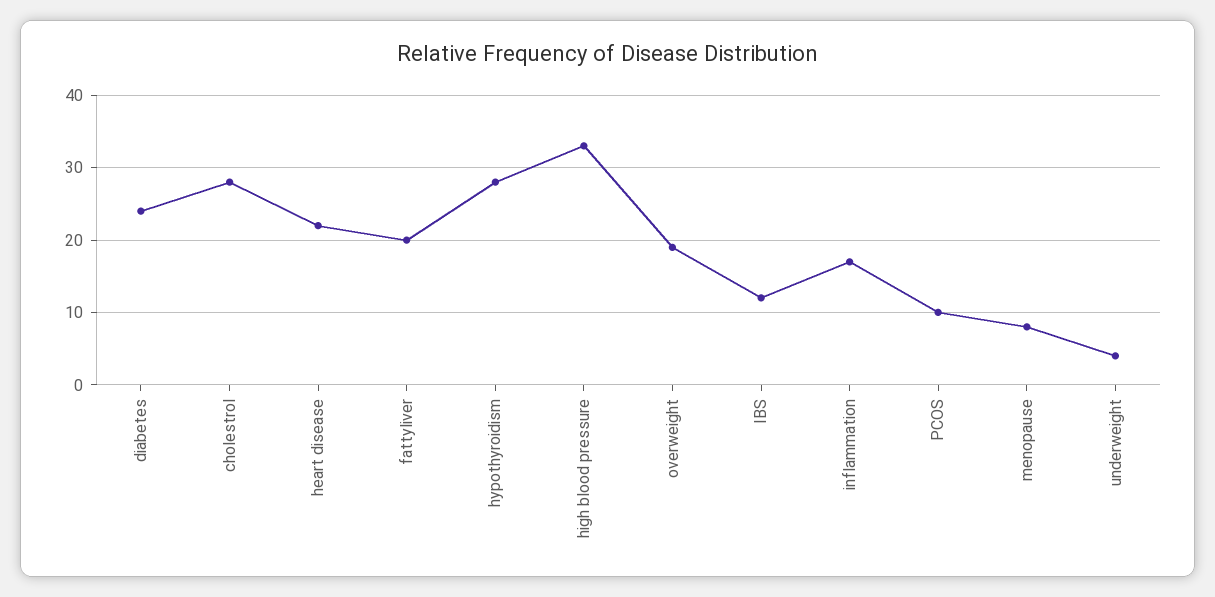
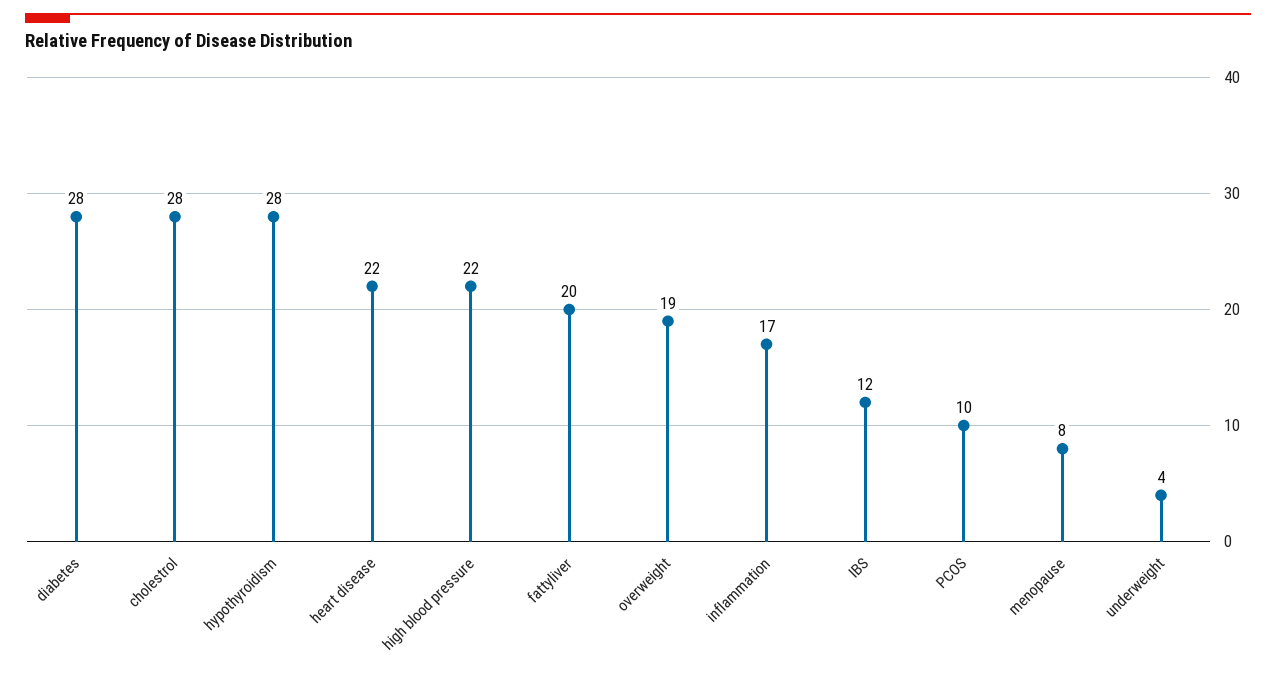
  {
-   "diabetes": 24,
+   "diabetes": 28,
    "cholestrol": 28,
    "heart disease": 22,
    "fattyliver": 20,
    "hypothyroidism": 28,
-   "high blood pressure": 33,
+   "high blood pressure": 22,
    "overweight": 19,
    "IBS": 12,
    "inflammation": 17,
    "PCOS": 10,
    "menopause": 8,
    "underweight": 4
  }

※

• _Exercise details_: Return the whole listing word for word, minus its pictures.

• _Answer box_:
  {
-   "diabetes": 24,
+   "diabetes": 28,
    "cholestrol": 28,
    "heart disease": 22,
    "fattyliver": 20,
    "hypothyroidism": 28,
-   "high blood pressure": 33,
+   "high blood pressure": 22,
    "overweight": 19,
    "IBS": 12,
    "inflammation": 17,
    "PCOS": 10,
    "menopause": 8,
    "underweight": 4
  }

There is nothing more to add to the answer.